The first few days of riding has been an adventure with both ups and downs - figuratively and literally.
Leaving San Diego at Ocean Beach, my route started pleasant and easy on bike paths and lanes for most of the first day. But the first physical challenge was the mountains between San Diego's beaches and the inland desert that stretches all the way to Phoenix. The route goes from near sea level to 4000 ft in about a 20 mile stretch. I broke the elevation gain into two days of riding by making my first night's stop in Alpine, about 35 miles from the beach and at 2000 ft. The second day's ride continued the climb up to 4000 ft and then followed an undulating path that dropped several hundred feet and then climbed back to 4000 ft two more times over the course of the day. The morning of the third day, I dropped down to the desert floor and spent the afternoon riding about 100 ft below sea level in the Imperial Valley.
The figurative ups and downs have been almost as drastic. I had my first experience with riding a bike on an interstate highway. I got an up-close look at the new US-Mexico border fence and the army of Border Patrol agents that now prowl the desert looking for illegal immigrants and drug runners. I soaked in a hot spring-fed pool in the most unlikely of locations. And, I am fighting an on-going battle with broken spokes due to the weight on my bike.
First, the interstate - Passing through the mountains, there are two sections where no route other than the interstate is available. Bikes are allowed to ride on the interstate when that is the case, but that doesn't make it any less scary. The first time I did it was only for 3 miles and was no big deal. The second section was another story. There is a 10-mile section that also happens to be a 6% downhill grade through a twisting section of mountains that are buffeted by cross-winds and brings you down from the mountains to the desert floor. The manager at my hotel the night before told me the best way to ride this section was to take the right-most freeway lane for myself as the shoulder has rumble strips, tire-puncturing thorns and debris. But, I just couldn't bring myself to take a freeway lane and make 18-wheelers pass me while struggling down the steep grade, so I rode on the shoulder where there was about a 4-foot space between the rumble strip and a berm at the edge of the road. Near the top, the wind was gusting. It was OK when it was behind me, but as the road twisted down the slope, I had it hitting me from every direction. My hands were cramping from using the brakes to slow myself to a safe speed where I could handle the gusts, navigate around the roadside debris and pass a couple of trucks that had pulled off the road to let their brakes cool. I could smell the smoking brakes on each truck that passed me. Finally as I neared the bottom, I was more sheltered from the wind and the road straightened enough that I could let my speed increase without constant braking. Once I exited the freeway, I stopped to unknot my stressed shoulders and stretch my cramping hands.

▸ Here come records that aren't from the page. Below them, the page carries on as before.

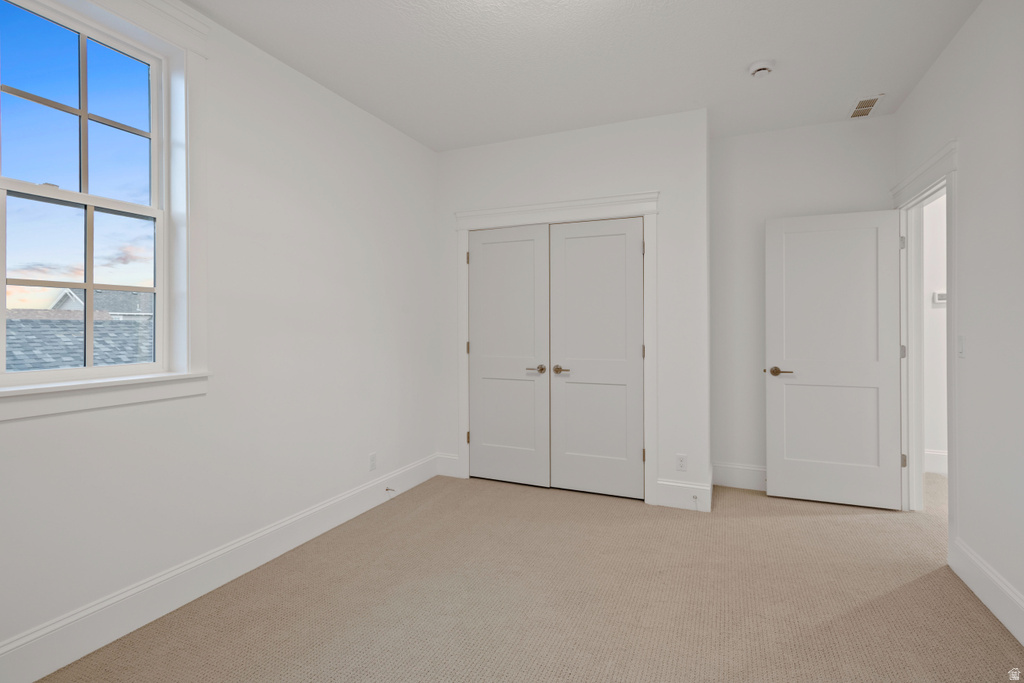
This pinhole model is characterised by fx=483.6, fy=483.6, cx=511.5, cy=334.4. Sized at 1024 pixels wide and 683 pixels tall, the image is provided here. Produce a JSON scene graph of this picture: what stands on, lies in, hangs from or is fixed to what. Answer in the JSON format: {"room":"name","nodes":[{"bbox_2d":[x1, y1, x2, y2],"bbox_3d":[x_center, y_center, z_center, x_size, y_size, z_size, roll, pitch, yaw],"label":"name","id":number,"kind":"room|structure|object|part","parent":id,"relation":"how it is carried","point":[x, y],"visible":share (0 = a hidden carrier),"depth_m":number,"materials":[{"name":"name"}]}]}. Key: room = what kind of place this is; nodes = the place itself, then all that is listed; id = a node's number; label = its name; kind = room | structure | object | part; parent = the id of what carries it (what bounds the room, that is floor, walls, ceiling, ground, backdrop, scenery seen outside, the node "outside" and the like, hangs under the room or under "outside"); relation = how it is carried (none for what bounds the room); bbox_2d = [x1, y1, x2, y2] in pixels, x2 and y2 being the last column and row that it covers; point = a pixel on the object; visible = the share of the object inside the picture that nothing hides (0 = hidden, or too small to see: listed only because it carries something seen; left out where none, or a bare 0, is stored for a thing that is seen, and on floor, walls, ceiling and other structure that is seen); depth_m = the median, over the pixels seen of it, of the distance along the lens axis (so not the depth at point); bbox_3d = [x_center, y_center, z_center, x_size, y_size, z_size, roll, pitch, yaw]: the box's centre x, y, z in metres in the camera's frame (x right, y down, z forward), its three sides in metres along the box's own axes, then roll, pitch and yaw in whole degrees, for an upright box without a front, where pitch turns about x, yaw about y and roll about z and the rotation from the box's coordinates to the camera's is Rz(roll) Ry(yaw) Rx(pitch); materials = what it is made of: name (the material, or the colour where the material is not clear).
{"room":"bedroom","nodes":[
{"label":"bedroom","id":0,"kind":"room"},
{"bbox_2d":[0,0,437,671],"bbox_3d":[-1.445,-0.159,2.566,0.188,2.765,5.016,0,0,23],"label":"left wall","id":1,"kind":"structure","parent":0,"point":[311,275],"depth_m":2.57,"materials":[{"name":"white paint"}]},
{"bbox_2d":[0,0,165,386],"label":"window","id":2,"kind":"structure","parent":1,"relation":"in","point":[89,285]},
{"bbox_2d":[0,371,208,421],"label":"window sill","id":3,"kind":"structure","parent":1,"relation":"attached to","point":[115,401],"depth_m":1.86,"materials":[{"name":"white paint"}]},
{"bbox_2d":[0,1,209,417],"bbox_3d":[-1.699,-0.597,1.892,0.176,1.765,1.002,0,0,23],"label":"window trim","id":4,"kind":"structure","parent":1,"relation":"attached to","point":[167,56],"depth_m":2.20,"materials":[{"name":"white paint"}]},
{"bbox_2d":[0,453,439,682],"bbox_3d":[-1.443,1.123,2.290,0.016,0.171,4.139,0,0,23],"label":"baseboard","id":5,"kind":"structure","parent":1,"relation":"attached to","point":[29,678],"depth_m":2.15,"materials":[{"name":"white paint"}]},
{"bbox_2d":[385,486,395,492],"bbox_3d":[-0.877,1.123,3.490,0.081,0.031,0.024,0,0,23],"label":"door stop","id":6,"kind":"object","parent":5,"relation":"attached to","point":[387,488],"visible":0.98,"depth_m":3.50,"materials":[{"name":"metal"}]},
{"bbox_2d":[368,452,376,470],"bbox_3d":[-0.974,0.891,3.390,0.008,0.115,0.069,0,0,23],"label":"wall socket","id":7,"kind":"object","parent":1,"relation":"attached to","point":[371,458],"visible":0.98,"depth_m":3.38,"materials":[{"name":"white plastic"}]},
{"bbox_2d":[36,470,1023,682],"bbox_3d":[0.763,1.254,2.102,4.423,0.104,5.126,0,0,23],"label":"carpet floor","id":8,"kind":"structure","parent":0,"point":[846,528],"depth_m":2.18,"materials":[{"name":"beige carpet"}]},
{"bbox_2d":[434,107,711,513],"bbox_3d":[0.367,-0.177,3.784,2.143,2.752,0.126,0,0,23],"label":"closet wall","id":9,"kind":"structure","parent":0,"point":[640,182],"depth_m":3.47,"materials":[{"name":"white paint"}]},
{"bbox_2d":[435,453,459,477],"bbox_3d":[-0.552,1.102,4.093,0.211,0.178,0.016,0,0,23],"label":"baseboard","id":10,"kind":"structure","parent":9,"relation":"attached to","point":[447,456],"depth_m":4.09,"materials":[{"name":"white paint"}]},
{"bbox_2d":[454,191,658,505],"bbox_3d":[0.294,0.089,3.728,1.637,2.216,0.067,0,0,23],"label":"closet door frame","id":11,"kind":"structure","parent":9,"relation":"attached to","point":[644,210],"depth_m":3.58,"materials":[{"name":"white paint"}]},
{"bbox_2d":[468,224,550,486],"bbox_3d":[-0.042,0.168,3.867,0.720,2.029,0.092,0,0,23],"label":"left closet door","id":12,"kind":"structure","parent":11,"relation":"in","point":[532,241],"depth_m":3.87,"materials":[{"name":"white paint"}]},
{"bbox_3d":[0.185,0.274,3.738,0.151,0.066,0.114,0,0,23],"label":"handle","id":13,"kind":"part","parent":12,"relation":"part of","materials":[{"name":"silver metal"}]},
{"bbox_2d":[549,216,643,499],"bbox_3d":[0.623,0.166,3.592,0.719,2.030,0.090,0,0,23],"label":"right closet door","id":14,"kind":"structure","parent":11,"relation":"in","point":[566,239],"depth_m":3.60,"materials":[{"name":"white paint"}]},
{"bbox_3d":[0.381,0.278,3.675,0.157,0.064,0.112,0,0,23],"label":"closet handle","id":15,"kind":"part","parent":14,"relation":"part of","materials":[{"name":"silver metal"}]},
{"bbox_2d":[675,454,686,471],"bbox_3d":[1.177,0.889,3.360,0.070,0.115,0.008,0,0,23],"label":"wall socket","id":16,"kind":"object","parent":9,"relation":"attached to","point":[680,458],"visible":0.99,"depth_m":3.36,"materials":[{"name":"white plastic"}]},
{"bbox_2d":[655,477,711,512],"bbox_3d":[1.177,1.108,3.346,0.348,0.174,0.016,0,0,23],"label":"baseboard","id":17,"kind":"structure","parent":9,"relation":"attached to","point":[696,486],"depth_m":3.34,"materials":[{"name":"white paint"}]},
{"bbox_2d":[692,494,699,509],"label":"door stop","id":18,"kind":"object","parent":17,"relation":"attached to","point":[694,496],"visible":0.99,"depth_m":3.30,"materials":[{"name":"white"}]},
{"bbox_2d":[186,0,983,151],"bbox_3d":[0.960,-1.600,1.825,5.098,0.121,5.703,0,0,23],"label":"ceiling","id":19,"kind":"structure","parent":0,"point":[750,52],"depth_m":2.67,"materials":[{"name":"white paint"}]},
{"bbox_2d":[748,59,775,78],"bbox_3d":[1.428,-1.517,2.776,0.140,0.051,0.141,0,0,23],"label":"smoke detector","id":20,"kind":"object","parent":19,"relation":"attached to","point":[762,70],"visible":0.99,"depth_m":2.74,"materials":[{"name":"white plastic"}]},
{"bbox_2d":[848,94,882,118],"bbox_3d":[2.396,-1.544,3.282,0.147,0.010,0.338,0,0,23],"label":"air vent","id":21,"kind":"object","parent":19,"relation":"attached to","point":[870,104],"visible":0.99,"depth_m":3.26,"materials":[{"name":"white metal"}]},
{"bbox_2d":[710,112,897,488],"bbox_3d":[1.234,-0.185,4.082,3.405,2.758,0.120,0,0,23],"label":"back wall","id":22,"kind":"structure","parent":0,"point":[740,138],"depth_m":3.72,"materials":[{"name":"white paint"}]},
{"bbox_2d":[711,461,765,490],"bbox_3d":[2.070,1.100,3.646,1.102,0.178,0.016,0,0,23],"label":"baseboard","id":23,"kind":"structure","parent":22,"relation":"attached to","point":[734,466],"depth_m":3.77,"materials":[{"name":"white paint"}]},
{"bbox_2d":[922,190,946,475],"bbox_3d":[4.117,-0.188,4.010,2.035,2.728,0.121,0,0,23],"label":"hallway wall","id":24,"kind":"structure","parent":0,"point":[936,309],"depth_m":4.15,"materials":[{"name":"white paint"}]},
{"bbox_2d":[924,449,946,474],"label":"hallway baseboard","id":25,"kind":"structure","parent":24,"relation":"attached to","point":[936,456],"depth_m":4.15,"materials":[{"name":"white paint"}]},
{"bbox_2d":[932,290,946,304],"bbox_3d":[3.636,-0.312,4.088,0.146,0.105,0.032,0,0,23],"label":"thermostat","id":26,"kind":"object","parent":24,"relation":"attached to","point":[936,295],"visible":0.63,"depth_m":4.08,"materials":[{"name":"white plastic"}]},
{"bbox_2d":[894,0,1023,642],"bbox_3d":[1.785,-0.171,1.162,0.121,2.736,5.007,0,0,23],"label":"right wall","id":27,"kind":"structure","parent":0,"point":[966,186],"depth_m":2.18,"materials":[{"name":"white paint"}]},
{"bbox_2d":[891,138,957,545],"bbox_3d":[2.520,0.094,2.904,0.170,2.188,1.098,0,0,23],"label":"door frame","id":28,"kind":"structure","parent":27,"relation":"attached to","point":[952,168],"depth_m":3.04,"materials":[{"name":"white paint"}]},
{"bbox_2d":[766,209,903,510],"bbox_3d":[2.260,0.163,3.432,0.826,2.033,0.148,0,0,23],"label":"door","id":29,"kind":"structure","parent":28,"relation":"attached to","point":[866,498],"depth_m":3.41,"materials":[{"name":"white paint"}]},
{"bbox_3d":[1.921,0.269,3.481,0.175,0.061,0.139,0,0,23],"label":"lever handle","id":30,"kind":"part","parent":29,"relation":"part of","materials":[{"name":"metal"}]},
{"bbox_3d":[2.915,-0.684,3.635,0.037,0.104,0.033,0,0,23],"label":"hinge","id":31,"kind":"part","parent":28,"relation":"part of","materials":[{"name":"silver metal"}]},
{"bbox_3d":[2.957,0.136,3.680,0.036,0.104,0.034,0,0,23],"label":"hinge","id":32,"kind":"part","parent":28,"relation":"part of","materials":[{"name":"silver metal"}]},
{"bbox_3d":[2.950,0.956,3.665,0.034,0.102,0.032,0,0,23],"label":"hinge","id":33,"kind":"part","parent":28,"relation":"part of","materials":[{"name":"metal"}]},
{"bbox_2d":[956,335,964,357],"bbox_3d":[2.232,0.056,2.410,0.012,0.114,0.070,0,0,23],"label":"light switch","id":34,"kind":"object","parent":27,"relation":"attached to","point":[960,343],"visible":0.97,"depth_m":2.40,"materials":[{"name":"white plastic"}]},
{"bbox_2d":[949,536,1023,644],"bbox_3d":[1.553,1.122,0.838,0.016,0.171,3.599,0,0,23],"label":"baseboard","id":35,"kind":"structure","parent":27,"relation":"attached to","point":[992,602],"depth_m":2.12,"materials":[{"name":"white paint"}]},
{"label":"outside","id":36,"kind":"structure","parent":0,"visible":0},
{"bbox_2d":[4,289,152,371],"label":"neighboring roof","id":37,"kind":"structure","parent":36,"point":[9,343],"depth_m":8.91,"materials":[{"name":"grey"}]},
{"bbox_2d":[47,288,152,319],"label":"neighboring house","id":38,"kind":"structure","parent":36,"point":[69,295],"materials":[{"name":"grey"}]}
]}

The border and the hot spring kinda go together - I'm sure everyone knows about the on-going problems with the US-Mexico border. What I really didn't comprehend was how much we are really spending on trying to guard it. About 80% of the traffic I've seen on the back roads here has been border patrol trucks. I passed their administrative headquarters for this area and saw a huge parking lot filled with green and white patrol vehicles. Passing through on-road checkpoints has been a daily occurrence. Then there's the fence. A dark orangish-brown, it stretches across the desert, going up mountains and down valleys. I spent the night in the tiny town of Jacumba where I could see the fence from the bathroom window of my room. Jacumba is a near-ghost town that was originally a stagecoach stop. But, there's a hot spring here and a motel/spa built around it. My first impression of the place was of a hippy shangri-la. The manager had the requisite long, gray pony-tail. Everything was painted in bright colors. Time seems to have come to a stop. Half the people in town have some kind of job here - pool cleaner, gardener, bartender, waitress, desk clerk, cook, maid.
And last, the spokes - I didn't get through the first 10 miles of the trip before I had a spoke break on my back wheel. Two more broke yesterday. I'm very lucky that I didn't have one break during the downhill section on the freeway. The bike shop in El Centro just thinks I have too much weight on the back wheel. I don't know. I've read accounts of people doing this with way more stuff than I'm carrying and not having this issue. It's disheartening to hear the twang of a breaking spoke. The whole bike has to be unloaded, the wheel taken off, the tire removed, the spoke replaced, the wheel trued and then everything put back together. On the upside, I'm getting good at doing it! Today, I'm going to try repacking my panniers to distribute more of the weight on the front of the bike. Wish me luck!!